Given the historical record of print publishing — and given its current gross incompetency when faced with the Internet and eBooks — I don’t understand why anyone would want to be involved with that dying system. Going to them and expecting legitimacy or sales is delusional. All a writer is basically doing is giving up contractual rights that will never be used and sabotaging a career at its start.

I believe in the primacy of writers. I believe writing sells, not publishing brand labels.

I am an eBook militant.

You should be too.

ebookdefiance

Explore posts in the same categories: Books - Other, eBooks, Reference - Writing, Writers - Dead, Writers - Living, Writing

6 Comments on “I Am An eBook Militant”

  1. zoewinters Says:

    On point number 6: Not if the print version is using POD, that’s print on DEMAND. Every time you burn a book, all you did was order something that has an endless supply.

    As far as trad publishers go, I’ve thought at times that in the unlikely event that I ever did anything impressive enough to warrant the attention of a major publisher, that I would consider selling out something like mass market rights.

    To me those are subsidiary rights and I’m not going to be doing a MMP edition anyway. THe economics of that aren’t all that feasible.

    I also consider it a bit like franchising. It’s a way to extend your reach even larger and that’s always a positive thing. But it’s not something I’m going out chasing.

    And it’s definitely not something I’ve got all my hopes and dreams on. I’ll go as far as the readers allow me to go. Not as far as the gatekeepers allow me to go. The gates are coming down.

    If I ever did for some reason hook up with a publisher, it would be entirely a business deal, and I would be coming to them in the power chair, i.e. someone who they would respect as an equal. Without having earned that respect first hand, through impressive sales on my own, I neither deserve to play in the big pool, nor will I allow myself to be abused by that system.

    Because it IS worth it for the mega authors. But most everybody else, not so much. THough I kind of wonder why most bestselling authors even HAVE publishers, since I can think of no bookstore who would turn down Stephen King.

    And actually Poe published some of his own work.

  2. mikecane Says:

    Tch! You and your PODfoolery, Zoe! You must get over this paper fetish you have! Ha!

> _PROBLEM A_
Duplicate the eBook militant post from "6 Comments on" up to and including "mass market rights.".
> _PROBLEM B_
Translate this sentence from the eBook militant post into Spanish: "I believe writing sells, not publishing brand labels."
> _PROBLEM C_
List every category that the eBook militant post names after "Explore posts in the same categories".
Nothing in the listing is needed for this work.

> _RECORD EXTRACTS_
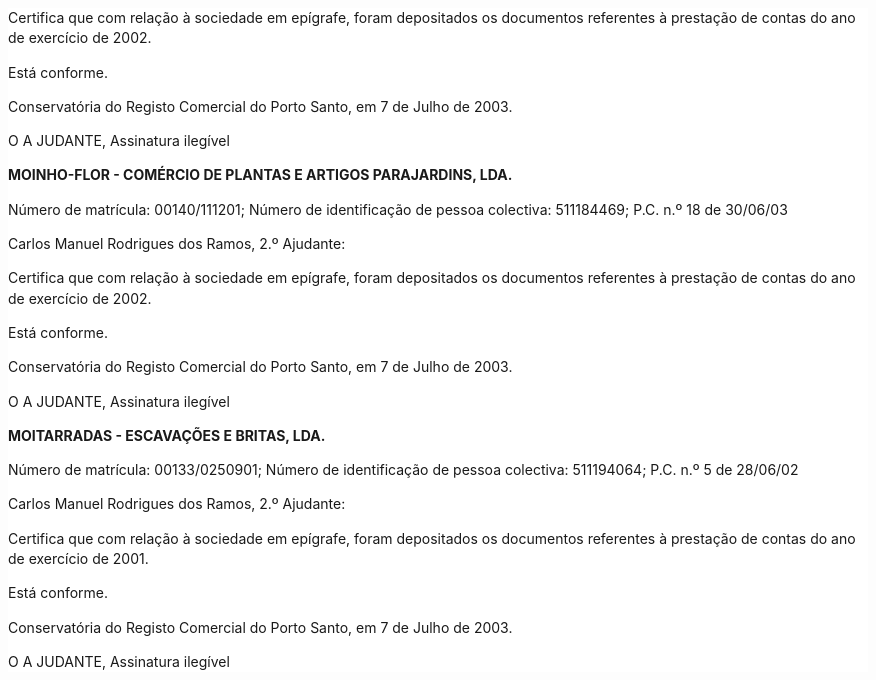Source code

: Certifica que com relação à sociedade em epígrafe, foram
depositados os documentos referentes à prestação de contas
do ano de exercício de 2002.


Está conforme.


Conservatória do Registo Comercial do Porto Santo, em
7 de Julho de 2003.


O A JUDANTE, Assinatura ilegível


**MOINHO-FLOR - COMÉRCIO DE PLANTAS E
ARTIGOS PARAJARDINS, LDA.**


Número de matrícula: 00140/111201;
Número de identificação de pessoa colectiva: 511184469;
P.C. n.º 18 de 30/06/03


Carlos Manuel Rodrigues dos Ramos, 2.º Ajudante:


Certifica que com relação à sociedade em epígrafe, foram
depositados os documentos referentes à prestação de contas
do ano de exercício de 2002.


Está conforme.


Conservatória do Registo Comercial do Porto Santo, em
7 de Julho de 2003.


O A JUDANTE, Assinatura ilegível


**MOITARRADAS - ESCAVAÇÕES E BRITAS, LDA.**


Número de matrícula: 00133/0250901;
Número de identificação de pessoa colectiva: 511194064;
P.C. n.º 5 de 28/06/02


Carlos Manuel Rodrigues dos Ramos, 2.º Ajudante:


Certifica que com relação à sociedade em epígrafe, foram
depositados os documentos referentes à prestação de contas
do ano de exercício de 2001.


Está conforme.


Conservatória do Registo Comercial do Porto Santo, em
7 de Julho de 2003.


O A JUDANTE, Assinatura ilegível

* * *

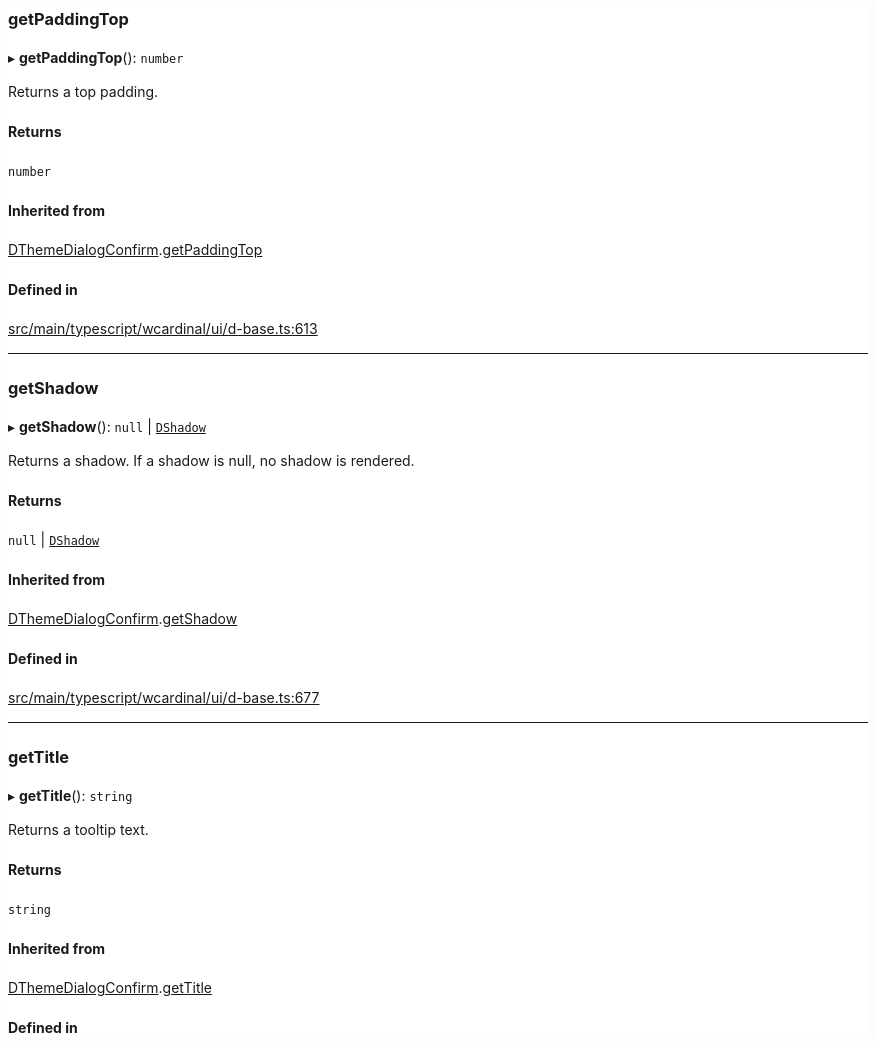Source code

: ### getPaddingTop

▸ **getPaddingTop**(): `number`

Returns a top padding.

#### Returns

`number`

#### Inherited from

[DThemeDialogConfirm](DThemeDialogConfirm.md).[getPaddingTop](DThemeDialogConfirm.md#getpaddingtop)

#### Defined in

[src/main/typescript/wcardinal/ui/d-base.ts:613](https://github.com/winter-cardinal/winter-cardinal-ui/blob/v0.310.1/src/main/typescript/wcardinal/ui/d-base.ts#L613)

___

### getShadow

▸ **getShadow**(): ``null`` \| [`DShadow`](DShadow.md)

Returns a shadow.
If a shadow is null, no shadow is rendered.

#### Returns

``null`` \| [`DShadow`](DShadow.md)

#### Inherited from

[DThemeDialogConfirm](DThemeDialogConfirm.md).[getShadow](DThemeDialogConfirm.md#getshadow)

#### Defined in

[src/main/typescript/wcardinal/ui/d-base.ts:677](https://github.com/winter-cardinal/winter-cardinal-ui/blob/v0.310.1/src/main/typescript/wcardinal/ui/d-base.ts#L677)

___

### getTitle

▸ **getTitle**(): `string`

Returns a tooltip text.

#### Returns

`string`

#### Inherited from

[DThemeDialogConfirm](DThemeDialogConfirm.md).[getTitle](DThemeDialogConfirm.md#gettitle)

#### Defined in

---

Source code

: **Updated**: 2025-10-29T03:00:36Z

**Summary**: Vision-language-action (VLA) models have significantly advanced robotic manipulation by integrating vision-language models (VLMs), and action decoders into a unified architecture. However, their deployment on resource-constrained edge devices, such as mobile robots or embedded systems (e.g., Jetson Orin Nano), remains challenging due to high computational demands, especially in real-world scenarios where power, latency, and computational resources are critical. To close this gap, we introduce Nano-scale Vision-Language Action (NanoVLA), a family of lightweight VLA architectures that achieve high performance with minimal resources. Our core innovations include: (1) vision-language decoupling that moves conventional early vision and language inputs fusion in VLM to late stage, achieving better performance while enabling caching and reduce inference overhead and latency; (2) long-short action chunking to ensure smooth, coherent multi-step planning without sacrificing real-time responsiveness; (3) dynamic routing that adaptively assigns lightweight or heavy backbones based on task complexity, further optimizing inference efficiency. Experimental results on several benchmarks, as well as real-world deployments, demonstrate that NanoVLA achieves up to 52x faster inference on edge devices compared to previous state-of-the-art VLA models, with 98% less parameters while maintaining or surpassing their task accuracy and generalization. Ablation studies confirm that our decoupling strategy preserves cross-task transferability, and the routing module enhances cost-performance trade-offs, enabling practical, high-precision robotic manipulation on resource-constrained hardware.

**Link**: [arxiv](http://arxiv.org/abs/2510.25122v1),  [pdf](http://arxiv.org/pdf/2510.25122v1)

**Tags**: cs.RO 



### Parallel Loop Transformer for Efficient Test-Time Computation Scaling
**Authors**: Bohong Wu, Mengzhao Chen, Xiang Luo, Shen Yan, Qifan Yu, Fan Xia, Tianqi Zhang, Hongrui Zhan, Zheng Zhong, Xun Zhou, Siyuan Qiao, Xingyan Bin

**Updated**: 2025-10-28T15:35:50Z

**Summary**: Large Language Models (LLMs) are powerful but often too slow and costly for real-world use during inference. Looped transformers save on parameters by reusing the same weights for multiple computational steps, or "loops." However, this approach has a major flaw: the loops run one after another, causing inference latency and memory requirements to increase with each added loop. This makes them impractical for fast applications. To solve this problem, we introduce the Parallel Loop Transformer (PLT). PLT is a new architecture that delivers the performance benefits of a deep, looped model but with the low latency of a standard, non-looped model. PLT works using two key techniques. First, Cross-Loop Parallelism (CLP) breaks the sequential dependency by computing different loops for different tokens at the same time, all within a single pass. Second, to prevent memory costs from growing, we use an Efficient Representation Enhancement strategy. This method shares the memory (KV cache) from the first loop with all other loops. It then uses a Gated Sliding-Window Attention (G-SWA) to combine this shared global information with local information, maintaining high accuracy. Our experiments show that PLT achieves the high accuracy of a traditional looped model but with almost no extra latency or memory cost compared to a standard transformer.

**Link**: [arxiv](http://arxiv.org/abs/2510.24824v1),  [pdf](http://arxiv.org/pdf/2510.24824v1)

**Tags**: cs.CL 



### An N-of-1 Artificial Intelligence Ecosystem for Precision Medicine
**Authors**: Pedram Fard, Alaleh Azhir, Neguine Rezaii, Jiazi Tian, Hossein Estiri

> _YOUR RESPONSE A_
6 Comments on “I Am An eBook Militant”

  1. zoewinters Says:

    On point number 6: Not if the print version is using POD, that’s print on DEMAND. Every time you burn a book, all you did was order something that has an endless supply.

    As far as trad publishers go, I’ve thought at times that in the unlikely event that I ever did anything impressive enough to warrant the attention of a major publisher, that I would consider selling out something like mass market rights.

> _YOUR RESPONSE B_
Creo que lo que vende es la escritura, no las marcas editoriales.

> _YOUR RESPONSE C_
Books - Other
eBooks
Reference - Writing
Writers - Dead
Writers - Living
Writing